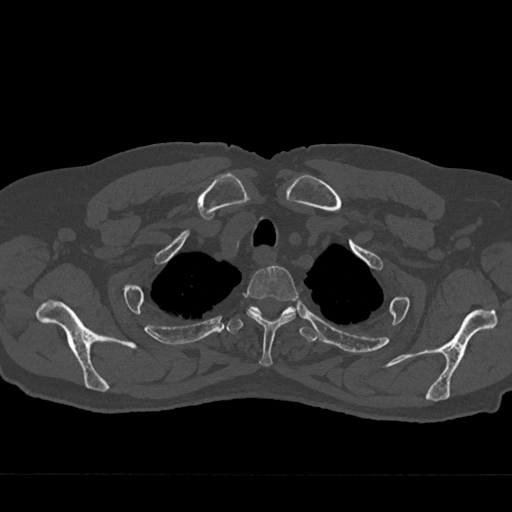
CT including the spine, one axial slice. Slice 598 of 797 in the series (ordered by position). Reconstruction kernel Br40s/3. 120 kVp. Bone window (W 1800 / L 400 HU). 0.5 mm slice thickness. 512 × 512 image matrix. Patient: male, 75 years. Case-level facts recorded for this patient, not image findings: primary cancer: renal; vertebrae with lytic lesions (as recorded): T4.
Annotated regions visible in this slice (semi-automatically segmented with operator editing):
- T2 vertebra: bounding box <244,265,299,367> (left, top, right, bottom; pixels)
- T3 vertebra: <226,306,317,342>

**How to complete this task**: How many of the lines above include the string "with"? Give only the number.

**Answer for the task**: 2